In other words, if you are in a sector that can return billions of dollars in record time, you will be rewarded with greater leniency in your numbers and traction. If you show slower but steady growth, you might pique the interest of more committed investors, but you will likely not command the level of feeding frenzy some companies are generating.
Secondly, your ‘team’ continues to be a key factor in driving how a company is treated during a fundraise, but as more people with experience in company-building and industry-knowledge are founding startups, the expectations thrust upon them by investors to build billion-dollar outcomes is also growing in proportion. Some early “seed” rounds have gone up to 15m+ on the top end and be reported as such in Techcrunch for example because of this outsized expectation early on!
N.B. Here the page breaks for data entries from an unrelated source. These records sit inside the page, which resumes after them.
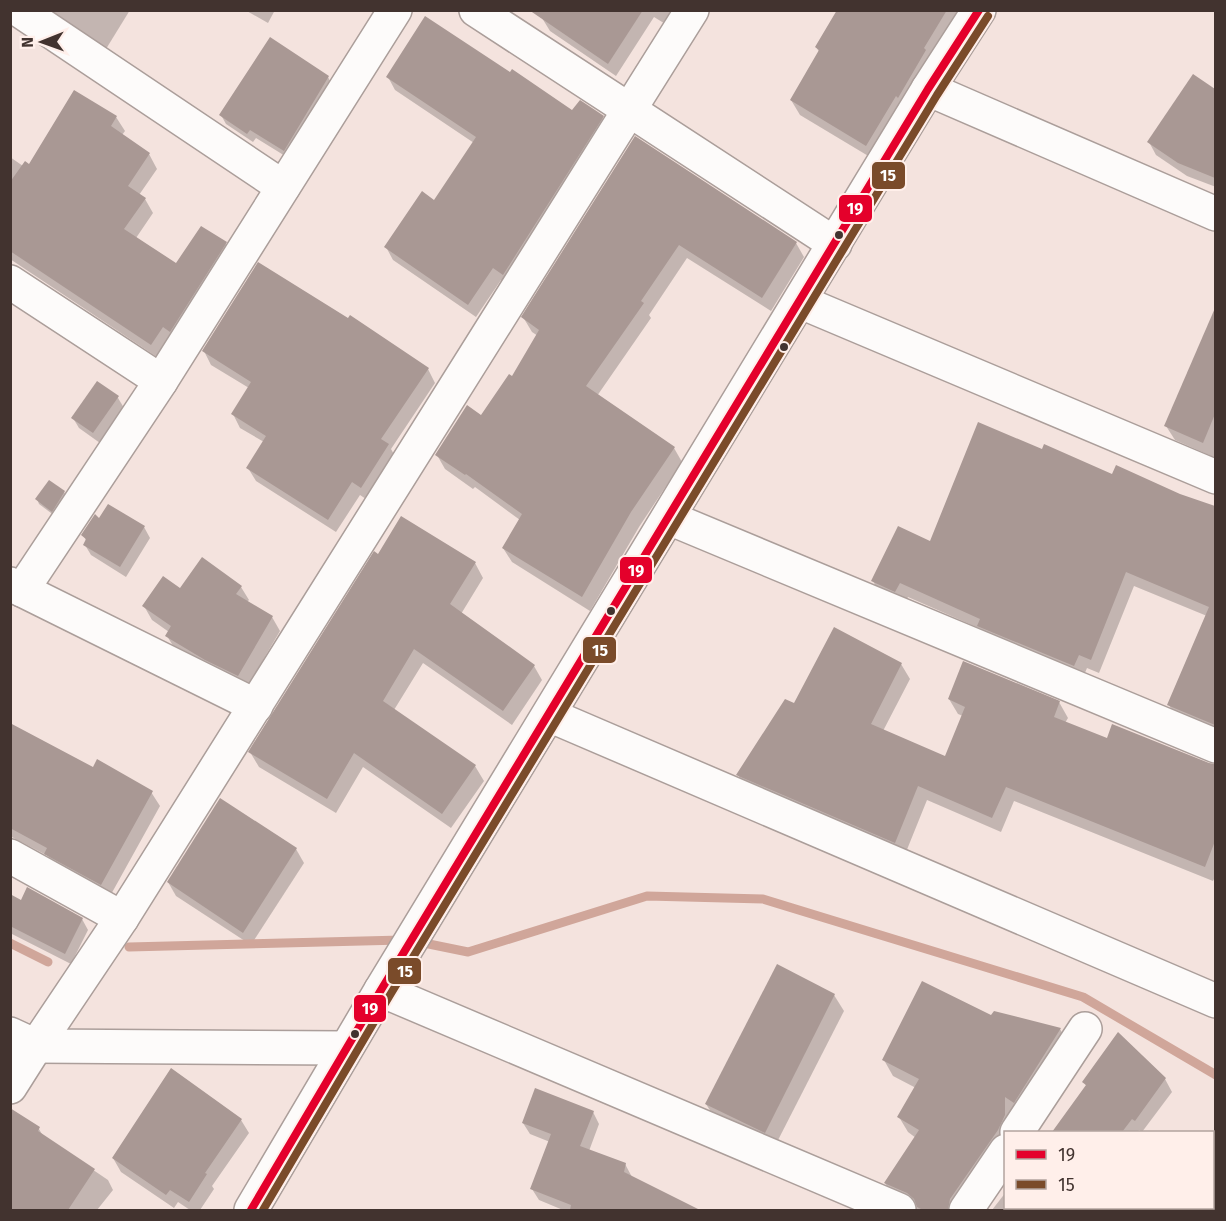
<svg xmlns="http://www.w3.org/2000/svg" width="1226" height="1221" viewBox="0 0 1226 1221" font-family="'Fira Sans',sans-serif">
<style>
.shadow{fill:#0003}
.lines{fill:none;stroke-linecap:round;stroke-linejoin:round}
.stream{stroke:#d0a69a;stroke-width:9}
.building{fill:#a99894}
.street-casing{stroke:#ab9e9a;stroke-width:36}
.street{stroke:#fdfbfa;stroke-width:33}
.bus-1-casing{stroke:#ffefea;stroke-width:12}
.bus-2-casing{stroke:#ffefea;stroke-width:12}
.bus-1{stroke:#e4002b;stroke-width:8}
.bus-2{stroke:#7a4b2a;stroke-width:8}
.bus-dot{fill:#42332f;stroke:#ffefea;stroke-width:2}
.line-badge{stroke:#ffefea;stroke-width:2}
.badge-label{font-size:16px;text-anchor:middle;font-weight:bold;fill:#fff}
</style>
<rect width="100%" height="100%" fill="#f4e3de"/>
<!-- shadow -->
<g class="shadow">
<path d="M49,10h81l-24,39z"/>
<path d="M245,10h30l-7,13z"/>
<path d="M548,10h128l-9,15 -13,-8 -38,59 -66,-45 -8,-13z"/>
<path d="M839,10h123l-87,150 -75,-45 -9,-15 29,-47 -4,-6z"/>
<path d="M510,75l62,37 30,5 8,13 -99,157 -10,-7 -25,37 -83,-57 -7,-13 48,-45 40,-59 -79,-53 -7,-13z"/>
<path d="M1193,76l23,15v96l-29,-11 -31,-21 -7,-13z"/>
<path d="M328,77l5,10 -43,72 -34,-21 -3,4 -27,-18 -5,-9z"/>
<path d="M116,117l9,14 -3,4 27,19 8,15 -18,26 6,4 8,14 -17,25 40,27 49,-22 9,14 -74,102 -150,-100v-102l13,9h7z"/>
<path d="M635,138l161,105 8,14 -33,54 -84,-53 -38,57 2,3 -54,78 77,52 8,14 -43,65 -49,84 -78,-49 -9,-14 17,-28 -45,-33 -2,2 -28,-20 -8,-14 44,-38 31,-39 26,-42 -6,-4 -9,-15z"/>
<path d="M1216,315v143l-41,-18 -9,-14z"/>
<path d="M348,320l80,49 7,14 -44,66 5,9 -27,43 -9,-6 -24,37 -80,-51 -8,-13 16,-26 -24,-14 -7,-14 16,-26 -38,-23 -7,-14z"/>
<path d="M98,383l20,15 6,10 -24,35 -21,-15 -6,-10z"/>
<path d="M1043,451l70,25 67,19 36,14v227l-39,-16 -8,-15 38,-89 -73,-30 -35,87 -12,-5 -5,12 -95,-39 -6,-12 -73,-32 -4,9 -23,-10 -8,-15 58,-37z"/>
<path d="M64,492l3,5 -12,19 -16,-12 -2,-5z"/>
<path d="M100,520l44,7 6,11 -24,39 -35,-22 -6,-10 2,-3 -4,-7z"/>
<path d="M378,556l97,7 8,15 -22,36 73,52 8,14 -30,45 -89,-62 -29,47 81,56 9,15 -33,47 -88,-61 -27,46 -77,-46 -9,-15z"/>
<path d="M241,587l8,13 -2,2 25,15 8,14 -34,58 -71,-40 -8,-13 2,-4 -17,-12 -8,-14 36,-16z"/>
<path d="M901,664l9,15 -27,52 63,27 17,-42 -5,-2 -9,-15 110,3 9,16 -3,5 43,17 108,32v103l-3,6 -199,-80 -13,31 -74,-32 -23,57 -157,-67 -9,-15 57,-70z"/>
<path d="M10,725l83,44 58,23 9,14 -51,92 -55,-30 -6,-12 -38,-20z"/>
<path d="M296,849l8,14 -53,82 -75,-49 -8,-14z"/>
<path d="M10,896l12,6 60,17 6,11 -17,34 -61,-31z"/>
<path d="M777,966l57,29 10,16 -70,137 -58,-28 -10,-16z"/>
<path d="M991,1017l69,12 9,16 -107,165h-42l-26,-11 -9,-16 31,-45 -8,-6 -9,-15 17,-29 -23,-12 -9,-16z"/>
<path d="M1165,1079l7,13 -30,40 -3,-2 -1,2h-84l33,-45 -3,-5z"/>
<path d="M593,1112l6,12 -10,27 36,13 7,13 62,33h-131l-24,-10 -7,-11 18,-47 -20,-8 -7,-11z"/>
<path d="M241,1120l8,13 -37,53 2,3 -14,21h-10l-12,-8 -4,6 -53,-36 -8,-14z"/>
<path d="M10,1129h29l4,7 65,44 5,10 -16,20h-87z"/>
<path d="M1006,1192v16h89l-2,2h-101z"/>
</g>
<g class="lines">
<!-- stream -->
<g class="stream">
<path d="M419,942l49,10 179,-56 116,3 320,98 133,78"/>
<path d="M10,943l38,19"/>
<path d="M129,947l273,-7"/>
</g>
</g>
<!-- building -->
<g class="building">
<path d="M529,10h114l-35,54z"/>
<path d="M837,10h110l-23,38 2,2 -28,48 -2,-2 -30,50 -76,-46 29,-50 -4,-3z"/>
<path d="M425,16l85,56 2,-3 60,41 8,-10 24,16 -101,159 -10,-7 -25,37 -84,-58 38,-56 12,9 42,-63 -90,-60z"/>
<path d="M270,37l59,39 -45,75 -34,-21 -3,4 -28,-19z"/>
<path d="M1193,74l22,15v89l-37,-15 -31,-21z"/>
<path d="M74,90l43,26 -6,10 39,27 -22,33 18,12 -22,31 52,34 25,-37 26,16 -57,90 -7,-5 -12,18 -141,-94v-69l15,-21 4,3z"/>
<path d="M635,136l162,106 -35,56 -83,-53 -38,56 3,2 -58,83 89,61 -44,65 -49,85 -80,-49 20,-34 -56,-40 -1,1 -30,-20 32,-50 14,10 28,-41 3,2 27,-46 -18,-13z"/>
<path d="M258,262l90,56 2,-3 79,53 -48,71 8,5 -28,44 -9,-6 -24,38 -82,-52 20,-32 -35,-22 20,-32 -49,-31z"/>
<path d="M1215,308v106l-12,29 -39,-17z"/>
<path d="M97,381l22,15 -26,37 -22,-15z"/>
<path d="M978,422l64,27 2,-5 68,30 4,-9 64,29 35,12v219l-48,-20 42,-98 -83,-35 -35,88 -12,-5 -5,11 -97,-40 3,-7 -80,-36 -5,9 -24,-11 27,-55 32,15z"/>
<path d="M49,480l16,11 -13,21 -17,-13z"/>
<path d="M108,504l37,22 -25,41 -37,-22 3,-6 -5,-4 14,-21 4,4z"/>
<path d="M401,516l75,46 -26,42 85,61 -32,46 -89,-62 -31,52 93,64 -34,49 -88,-61 -27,46 -79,-47 126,-201 4,3z"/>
<path d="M202,557l40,29 -6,8 37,22 -35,60 -33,-16 -40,-24 6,-10 -29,-20 21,-30 17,12z"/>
<path d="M834,627l68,36 -31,61 74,32 20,-49 -17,-8 15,-38 97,40 -6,16 53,21 5,-14 97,39 6,1v77l-10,26 -199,-80 -14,31 -74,-32 -23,57 -159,-68 49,-76 9,4z"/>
<path d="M10,723l83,44 4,-8 56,32 -52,94 -57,-31 3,-6 -37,-20z"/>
<path d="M220,798l77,50 -54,85 -76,-51z"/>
<path d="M27,887l56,31 -18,36 -55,-28v-32l11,6z"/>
<path d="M777,964l58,30 -70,139 -60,-29z"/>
<path d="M922,981l69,34 3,-4 67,17 -47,75 -9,-6v18l-7,15 -48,69 -2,11h-25l-6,-3 -3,-8 -7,-6 -23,-10 35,-53 -22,-13 22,-38 -37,-19z"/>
<path d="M1118,1032l48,46 -31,43 -3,-2 -10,13h-70l34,-47 -4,-3z"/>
<path d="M171,1068l71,51 -37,54 2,1 -18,28 -19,-12 -4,5 -54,-37z"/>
<path d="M535,1088l59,23 -14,35 46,17 -2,9 76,38h-130l1,-5 -41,-16 21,-55 -29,-11z"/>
<path d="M10,1108l30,19 -2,4 57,38 -27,41h-58z"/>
</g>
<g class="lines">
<defs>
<g id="street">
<path d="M19,10l264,177"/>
<path d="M476,10l359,234"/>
<path d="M928,89l288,125"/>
<path d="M10,282l151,99"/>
<path d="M801,302l415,175"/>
<path d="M669,518l547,228"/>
<path d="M10,584l246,122"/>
<path d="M22,590l139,-209 234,-371"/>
<path d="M549,715l667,286"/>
<path d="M10,856l112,62"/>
<path d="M381,990l518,220"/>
<path d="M10,1034l26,12 310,2"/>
<path d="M10,1087l26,-41 86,-128 570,-908"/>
<path d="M1017,1132l68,-103"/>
<path d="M251,1210l130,-220 547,-901 51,-79"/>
<path d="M966,1210l40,-59"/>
</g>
</defs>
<!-- street casing -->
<use href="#street" class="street-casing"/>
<!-- street -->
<use href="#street" class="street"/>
<defs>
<path id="bus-1" d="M251,1210l130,-220 547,-901 51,-79"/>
<path id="bus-2" d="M263,1210l127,-215 547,-900 51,-79"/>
</defs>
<!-- bus-1 casing -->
<use href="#bus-1" class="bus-1-casing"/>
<!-- bus-2 casing -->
<use href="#bus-2" class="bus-2-casing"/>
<!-- bus-1 -->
<use href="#bus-1" class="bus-1"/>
<!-- bus-2 -->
<use href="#bus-2" class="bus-2"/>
</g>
<!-- markers -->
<g class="bus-dot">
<circle cx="839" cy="235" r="5"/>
<circle cx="784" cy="347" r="5"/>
<circle cx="611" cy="611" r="5"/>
<circle cx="355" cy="1034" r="5"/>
</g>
<g class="line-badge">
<rect x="871" y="161" width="35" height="29" rx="6" fill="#7a4b2a"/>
<rect x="838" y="194" width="35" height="29" rx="6" fill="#e4002b"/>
<rect x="619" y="556" width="34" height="28" rx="6" fill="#e4002b"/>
<rect x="582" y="636" width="35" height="28" rx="6" fill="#7a4b2a"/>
<rect x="387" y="957" width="35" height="28" rx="6" fill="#7a4b2a"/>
<rect x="353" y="994" width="34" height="29" rx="6" fill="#e4002b"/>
</g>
<g class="badge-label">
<text x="888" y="181">15</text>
<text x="855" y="214">19</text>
<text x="636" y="576">19</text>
<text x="600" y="656">15</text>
<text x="405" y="977">15</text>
<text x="370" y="1014">19</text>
</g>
<!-- border -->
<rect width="1226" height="1221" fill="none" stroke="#42332f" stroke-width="24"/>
<!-- legend -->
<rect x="1004" y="1131" width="210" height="78" fill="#ffefea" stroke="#b3a49f" stroke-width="1.5"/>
<rect x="1016" y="1150" width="30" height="9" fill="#e4002b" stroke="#b3a49f" stroke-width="1.5"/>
<text x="1058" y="1161" font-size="18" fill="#42332f">19</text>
<rect x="1016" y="1180" width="30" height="9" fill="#7a4b2a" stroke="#b3a49f" stroke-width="1.5"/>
<text x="1058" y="1191" font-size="18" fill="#42332f">15</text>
<!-- north arrow -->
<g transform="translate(42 42) rotate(269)" stroke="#ffefea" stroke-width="4.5" paint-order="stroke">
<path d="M0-4.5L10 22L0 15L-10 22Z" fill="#42332f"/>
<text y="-9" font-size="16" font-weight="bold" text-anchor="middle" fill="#42332f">N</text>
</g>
</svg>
High-quality talent with stellar track records and extensive personal networks are able to command round sizes and associated company valuations for seed rounds that can exceed those of what previously would have amounted to a Series A because investors are assuming that a solid background is more ‘correlated’ with startup success. They are willing to pay a premium over other similar companies, even if certain fundamentals about the team are not there, for example, whether the team is full-time or not, or if the founder has founder-market-fit in this new sector.
Again, this is further adding to the confusing state of the market, making founders uncertain as to when is the right time to raise and what investors are actually looking for when raising their next Series A sized round.
With this distortion lens warping traditional metrics of success, and greater emphasis being placed on the ‘potential’ of growth early on, be it via sector or team, what’s left for founders that aren’t clearly in either camp? One remaining element that might help you take advantage of today’s circumstances is your narrative. Ultimately, at the early stages, the right narrative ties commercial trade-offs together in a way that convincingly points towards a large outcome even if the start of the growth is not quite where it needs to be. As discussed above, in a funding environment that has a risk-on mindset, thinking about how you frame the opportunity and emphasise the disproportionately large potential upside could be key to landing your next round funding partner of choice.
While the current market is confusing and, at times it feels like there is a lot of hot air, this is still one of the best times in history to be raising funds…. it is not only lenient on you if you are not as far along as you should be relative to other companies (provided on the conditions discussed above), but it’s a time when you will have the best access to capital. If you find yourself raising and are struggling, consider how you are packaging up the attributes of your company relative to those that are driving the best companies to success in these times.